Charity and equality do not go very far in America. Few gifts are given which are not penny-ante, nickel and dime, token or without strings attached. The American Indians learned this lesson well in their transactions with the White Men, summing it up when they said ‘White Men speak with forked tongue.’ American society is the greatest consumer society to have ever existed. It typically aggrandizes Greed and makes of selfishness and egotism a reward virtue of personal success and achievement. The formula for success has been reduced to competitive striving for one’s own profit at someone else’s expense, and the American legal structure promotes and protects the property, profits and prerogatives and privileges of the wealthy while systematically discriminating against and dispossessing the rights of the poor. Americans love any and every winner, and hate a loser. As Edgar Allan Poe well knew, Americans especially despise the poor. The trouble with this twisted social values are that ultimately only one person can become a winner, and that person must live in a very lonely and empty world.

 

Freedom must always be fought for, as there are always enough people in the world who are deliberately trying to take it away, the best of intentions notwithstanding.

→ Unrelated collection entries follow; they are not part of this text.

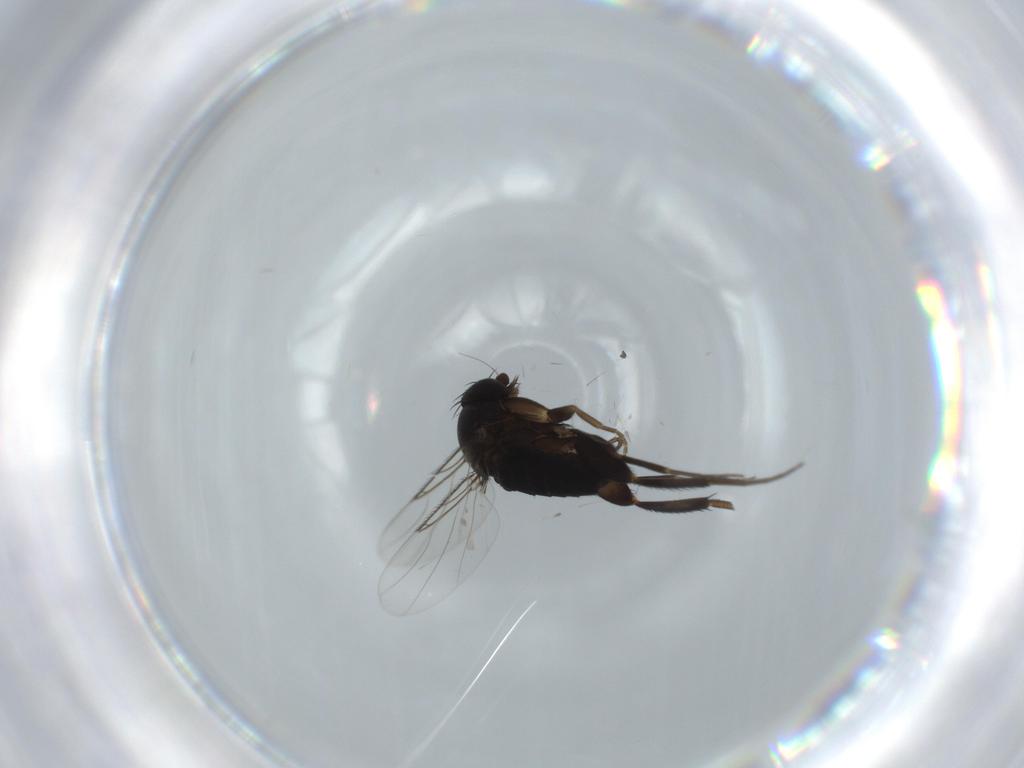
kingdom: Animalia
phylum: Arthropoda
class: Insecta
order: Diptera
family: Phoridae
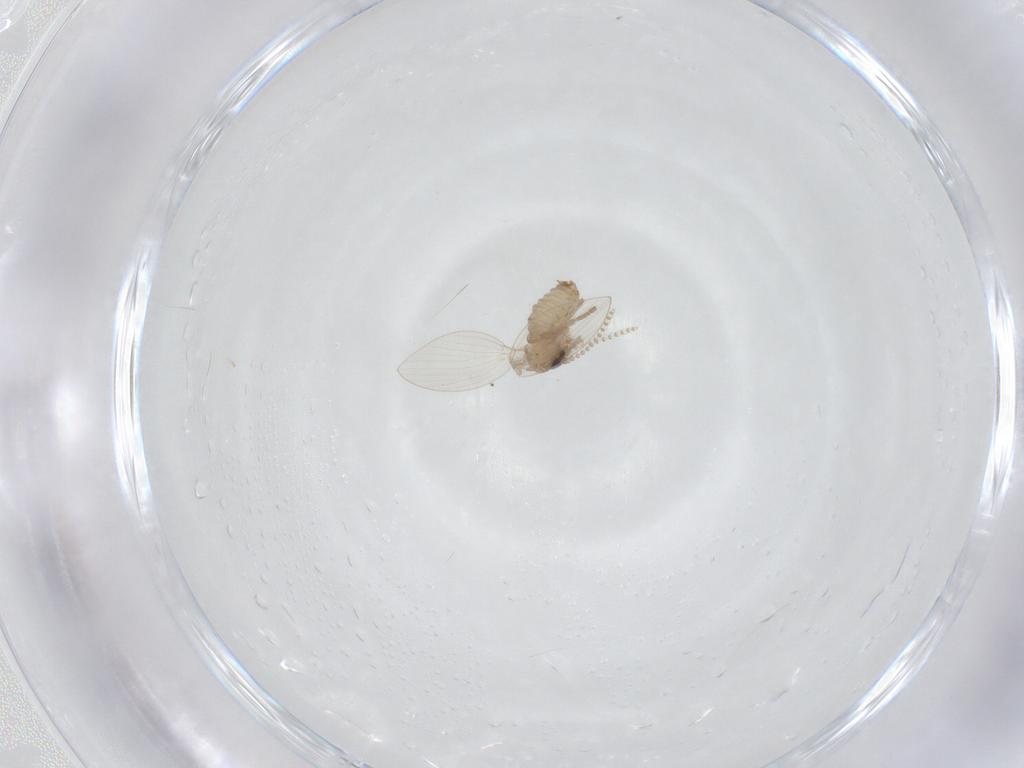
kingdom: Animalia
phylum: Arthropoda
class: Insecta
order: Diptera
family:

Beyond any other inventions or feats, human rights remain the most important contribution American society has made to the world. Few other societies in history have ever made the democratic doctrine of universal human rights the foundation stone of its social order. It is unfortunate that this foundation is being undermined and eroded by the pursuit of power, pleasure and personal aggrandizement. Foreigners in America frequently have low regard or little appreciation for such a doctrine so alien to their own hierarchical values, and Americans who grow up in the fold of freedom and the lap of luxury never suffer its loss enough to appreciate what they have.

 

One important factor in the decline and fall of the Roman Empire was its persistent failure to pay back the debt it owned to its own citizen soldiers who literally built Rome by their toil and sacrifices only to return from foreign campaigns and conquests to find themselves dispossessed and impoverished plebeians of the streets. The Pax Americana can learn an important lesson from this Imperial History.

 

The real loss in America is in terms of its rapidly deteriorating quality of life. The limited availability or relative lack of opportunity among any but the upper rungs of the class structure means that there has become less and less to go around for everyone. When people have talents, skills, abilities and energies that are going to waste or left unrewarded because there are fewer and fewer job opportunities to utilize these capacities, then we must ask who has been most responsible for the loss.

 

The political economic and socio economic shortcomings of our Great Society are due in part to the general loss of cultural confidence in our own values and orientations. The complex of inferiority and failure should never be underestimated in terms of its power as self-fulfilling prophecy in our collective life. When we see foreign competitors who, by strength of their own social organization, cultural confidence and solidarity, seem to be getting ahead of us in the market place, it is almost automatic that we should begin seeing ourselves as born losers and them as born winners. When we begin to believe this, we begin behaving in ways which tend to reinforce these ideas, as if they were true, and little can then be done, short of complete reversal of roles, to change our attitudes about ourselves.

People sometimes seem to be subconsciously aware of these attitudes and their consequences upon our lives, and will almost deliberately set out to attack our self-confidence and to undermine our basic faith in our values, abilities and beliefs.